O tempo não se definirá mais pela sua sucessão, pois a sucessão concerne somente às
coisas e movimentos que estão no tempo. Se o próprio tempo fosse sucessão seria
necessário que ele sucedesse num outro tempo ao infinito. As coisas se sucedem em
tempos diversos, assim como são simultâneas ao mesmo tempo, e permanecem num
tempo qualquer. Não é mais uma questão de definir o tempo pela sucessão, nem o
espaço pela simultaneidade, nem a permanência pela eternidade. Permanência, sucessão
e simultaneidade são modos e relações de tempo. Por conseqüência, do mesmo modo
que não podemos mais definir o tempo pela sucessão, não podemos definir o espaço
pela coexistência. Será necessário que cada um, espaço e tempo, encontrem
determinações inteiramente novas. Tudo o que se move e muda está no tempo, mas o
tempo, ele mesmo, não muda, não se move, e muito menos é eterno. Ele é a forma de
tudo o que muda e se move, mas é uma forma imutável e imóvel. Não é uma forma
eterna, mas justamente a forma do que não é eterno, a forma imutável da mudança e do
movimento. Uma tal forma autônoma parece designar um profundo mistério: ela
reclama uma nova definição do tempo, que Kant deve descobrir ou criar.

Material de origem
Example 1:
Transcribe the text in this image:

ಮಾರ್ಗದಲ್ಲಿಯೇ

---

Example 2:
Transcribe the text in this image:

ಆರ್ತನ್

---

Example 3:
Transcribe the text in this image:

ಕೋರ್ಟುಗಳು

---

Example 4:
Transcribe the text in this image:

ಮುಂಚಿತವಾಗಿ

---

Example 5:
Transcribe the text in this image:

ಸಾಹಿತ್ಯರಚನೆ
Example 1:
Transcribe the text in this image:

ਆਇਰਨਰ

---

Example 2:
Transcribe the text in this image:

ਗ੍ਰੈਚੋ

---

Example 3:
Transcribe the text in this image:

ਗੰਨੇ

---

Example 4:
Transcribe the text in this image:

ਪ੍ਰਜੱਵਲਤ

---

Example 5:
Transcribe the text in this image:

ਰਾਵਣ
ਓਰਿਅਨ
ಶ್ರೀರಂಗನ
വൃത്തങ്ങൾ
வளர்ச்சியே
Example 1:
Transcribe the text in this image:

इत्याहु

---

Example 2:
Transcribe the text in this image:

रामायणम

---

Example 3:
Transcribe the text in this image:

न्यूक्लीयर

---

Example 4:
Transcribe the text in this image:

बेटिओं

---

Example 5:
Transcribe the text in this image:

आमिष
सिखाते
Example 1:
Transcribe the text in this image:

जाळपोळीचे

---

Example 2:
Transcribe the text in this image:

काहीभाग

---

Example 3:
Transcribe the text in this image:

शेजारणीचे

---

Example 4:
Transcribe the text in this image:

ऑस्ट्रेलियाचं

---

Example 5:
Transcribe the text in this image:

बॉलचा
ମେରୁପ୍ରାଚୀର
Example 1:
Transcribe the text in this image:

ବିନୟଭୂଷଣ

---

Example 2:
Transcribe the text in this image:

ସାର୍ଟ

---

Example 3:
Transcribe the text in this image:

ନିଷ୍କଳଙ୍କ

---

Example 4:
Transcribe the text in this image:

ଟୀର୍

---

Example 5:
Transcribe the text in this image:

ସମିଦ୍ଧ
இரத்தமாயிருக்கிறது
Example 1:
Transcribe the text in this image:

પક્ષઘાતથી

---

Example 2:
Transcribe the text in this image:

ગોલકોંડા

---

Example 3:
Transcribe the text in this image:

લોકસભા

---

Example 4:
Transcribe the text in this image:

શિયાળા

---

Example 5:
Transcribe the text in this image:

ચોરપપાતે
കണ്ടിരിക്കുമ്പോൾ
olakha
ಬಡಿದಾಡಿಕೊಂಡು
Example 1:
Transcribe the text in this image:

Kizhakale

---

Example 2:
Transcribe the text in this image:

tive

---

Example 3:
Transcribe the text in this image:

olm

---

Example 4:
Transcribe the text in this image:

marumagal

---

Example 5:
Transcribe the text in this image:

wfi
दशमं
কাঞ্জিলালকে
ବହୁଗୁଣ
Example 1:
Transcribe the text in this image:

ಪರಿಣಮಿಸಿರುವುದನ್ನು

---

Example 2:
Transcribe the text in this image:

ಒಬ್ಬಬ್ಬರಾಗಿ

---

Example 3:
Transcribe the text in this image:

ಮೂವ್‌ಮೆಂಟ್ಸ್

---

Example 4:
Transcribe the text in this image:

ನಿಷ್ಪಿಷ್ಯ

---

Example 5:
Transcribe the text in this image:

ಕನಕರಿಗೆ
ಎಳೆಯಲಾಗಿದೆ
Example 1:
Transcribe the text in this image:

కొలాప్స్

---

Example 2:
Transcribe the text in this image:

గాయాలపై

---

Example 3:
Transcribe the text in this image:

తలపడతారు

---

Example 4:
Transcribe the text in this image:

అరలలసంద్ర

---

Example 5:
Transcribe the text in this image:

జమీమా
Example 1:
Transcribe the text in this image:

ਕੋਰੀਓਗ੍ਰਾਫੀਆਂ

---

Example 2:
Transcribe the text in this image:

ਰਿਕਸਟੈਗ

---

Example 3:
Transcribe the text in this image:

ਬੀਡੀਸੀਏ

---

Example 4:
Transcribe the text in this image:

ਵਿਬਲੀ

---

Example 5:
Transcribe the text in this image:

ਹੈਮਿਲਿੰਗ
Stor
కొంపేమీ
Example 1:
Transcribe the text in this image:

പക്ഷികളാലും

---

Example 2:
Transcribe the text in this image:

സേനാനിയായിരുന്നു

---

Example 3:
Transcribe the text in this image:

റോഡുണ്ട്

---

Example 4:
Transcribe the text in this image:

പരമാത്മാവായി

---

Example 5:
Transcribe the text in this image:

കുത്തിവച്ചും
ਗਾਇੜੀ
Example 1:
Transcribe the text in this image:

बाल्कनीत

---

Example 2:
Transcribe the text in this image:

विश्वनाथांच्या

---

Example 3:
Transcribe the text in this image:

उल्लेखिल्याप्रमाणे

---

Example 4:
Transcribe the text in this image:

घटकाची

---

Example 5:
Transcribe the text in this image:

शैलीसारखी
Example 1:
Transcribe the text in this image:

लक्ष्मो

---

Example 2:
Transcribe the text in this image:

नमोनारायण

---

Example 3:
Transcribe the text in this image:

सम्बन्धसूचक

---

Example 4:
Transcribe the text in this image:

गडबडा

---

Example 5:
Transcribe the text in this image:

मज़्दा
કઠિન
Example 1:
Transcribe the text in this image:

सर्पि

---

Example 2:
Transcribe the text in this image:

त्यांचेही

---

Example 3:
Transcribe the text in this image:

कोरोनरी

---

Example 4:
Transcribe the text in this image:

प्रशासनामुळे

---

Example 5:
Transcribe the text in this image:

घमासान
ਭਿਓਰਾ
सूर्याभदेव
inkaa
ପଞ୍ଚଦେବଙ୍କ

Tarefas do exercício
(1) Resuma em duas frases o trecho sobre o tempo.
(2) Responda com base no trecho sobre o tempo:
(a) O que seria necessário se o próprio tempo fosse sucessão?
(b) Quais três modos e relações de tempo são citados?
(c) Quem deve descobrir ou criar uma nova definição do tempo?
As linhas não são necessárias para resolver as tarefas.

Respostas por item
(1) O tempo não se define pela sucessão, nem o espaço pela simultaneidade ou pela coexistência, pois permanência, sucessão e simultaneidade são modos e relações de tempo. O tempo é a forma imutável e imóvel de tudo o que muda e se move, mas não é eterno, e essa forma reclama uma nova definição do tempo, que Kant deve descobrir ou criar.

(2)
(a) Seria necessário que ele sucedesse num outro tempo ao infinito.
(b) Permanência, sucessão e simultaneidade.
(c) Kant.